TASK:
When you return the data, keep each character exactly as it appears.

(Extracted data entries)

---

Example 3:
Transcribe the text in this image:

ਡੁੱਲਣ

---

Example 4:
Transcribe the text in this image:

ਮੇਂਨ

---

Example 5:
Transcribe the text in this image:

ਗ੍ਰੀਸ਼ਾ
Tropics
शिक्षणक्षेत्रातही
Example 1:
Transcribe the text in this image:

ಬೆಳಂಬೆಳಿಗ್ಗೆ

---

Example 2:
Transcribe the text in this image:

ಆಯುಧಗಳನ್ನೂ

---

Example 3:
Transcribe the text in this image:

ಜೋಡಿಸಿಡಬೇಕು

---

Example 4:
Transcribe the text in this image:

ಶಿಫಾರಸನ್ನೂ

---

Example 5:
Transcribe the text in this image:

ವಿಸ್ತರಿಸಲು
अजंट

RESULT FOR THIS TASK:
---

Example 3:
Transcribe the text in this image:

ਡੁੱਲਣ

---

Example 4:
Transcribe the text in this image:

ਮੇਂਨ

---

Example 5:
Transcribe the text in this image:

ਗ੍ਰੀਸ਼ਾ
Tropics
शिक्षणक्षेत्रातही
Example 1:
Transcribe the text in this image:

ಬೆಳಂಬೆಳಿಗ್ಗೆ

---

Example 2:
Transcribe the text in this image:

ಆಯುಧಗಳನ್ನೂ

---

Example 3:
Transcribe the text in this image:

ಜೋಡಿಸಿಡಬೇಕು

---

Example 4:
Transcribe the text in this image:

ಶಿಫಾರಸನ್ನೂ

---

Example 5:
Transcribe the text in this image:

ವಿಸ್ತರಿಸಲು
अजंट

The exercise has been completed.